[Stored dataset items]
○ ○ ○ ○ ○ ○ ○
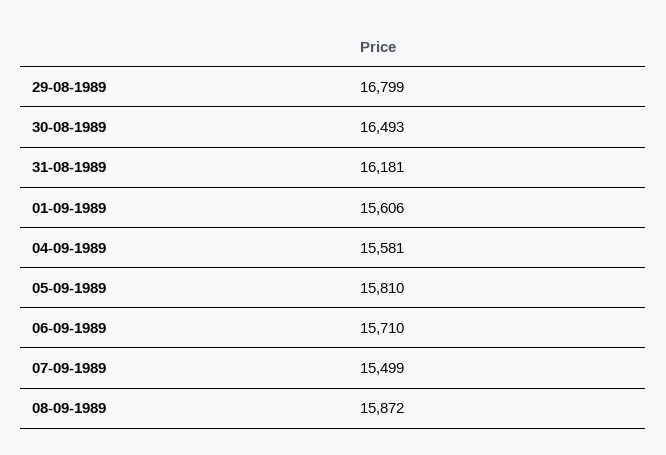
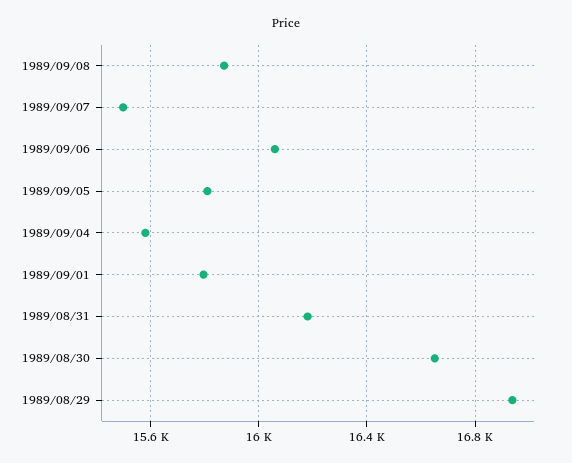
29-08-1989: 16799 -> 16950
30-08-1989: 16493 -> 16650
01-09-1989: 15606 -> 15800
06-09-1989: 15710 -> 16050

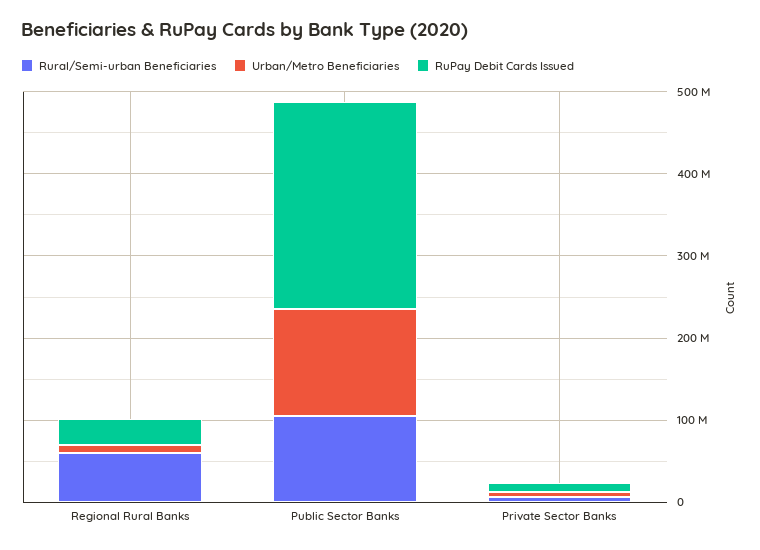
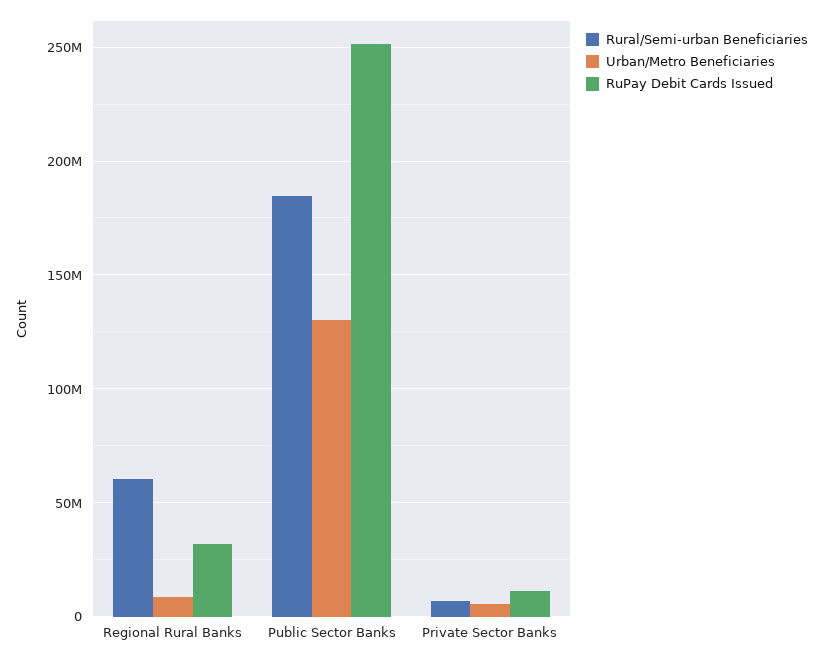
Rural/Semi-urban Beneficiaries, Public Sector Banks: 100000000 -> 185000000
○ ○ ○ ○ ○ ○ ○
WHAT THE TASK REQUIRES: Retype, word for word, the lines from the one with "06-09-1989: 15710 -> 16050" through the last line of the entries above, and only those lines. Leave pictures out.

RESULT FOR THIS TASK:
06-09-1989: 15710 -> 16050

Rural/Semi-urban Beneficiaries, Public Sector Banks: 100000000 -> 185000000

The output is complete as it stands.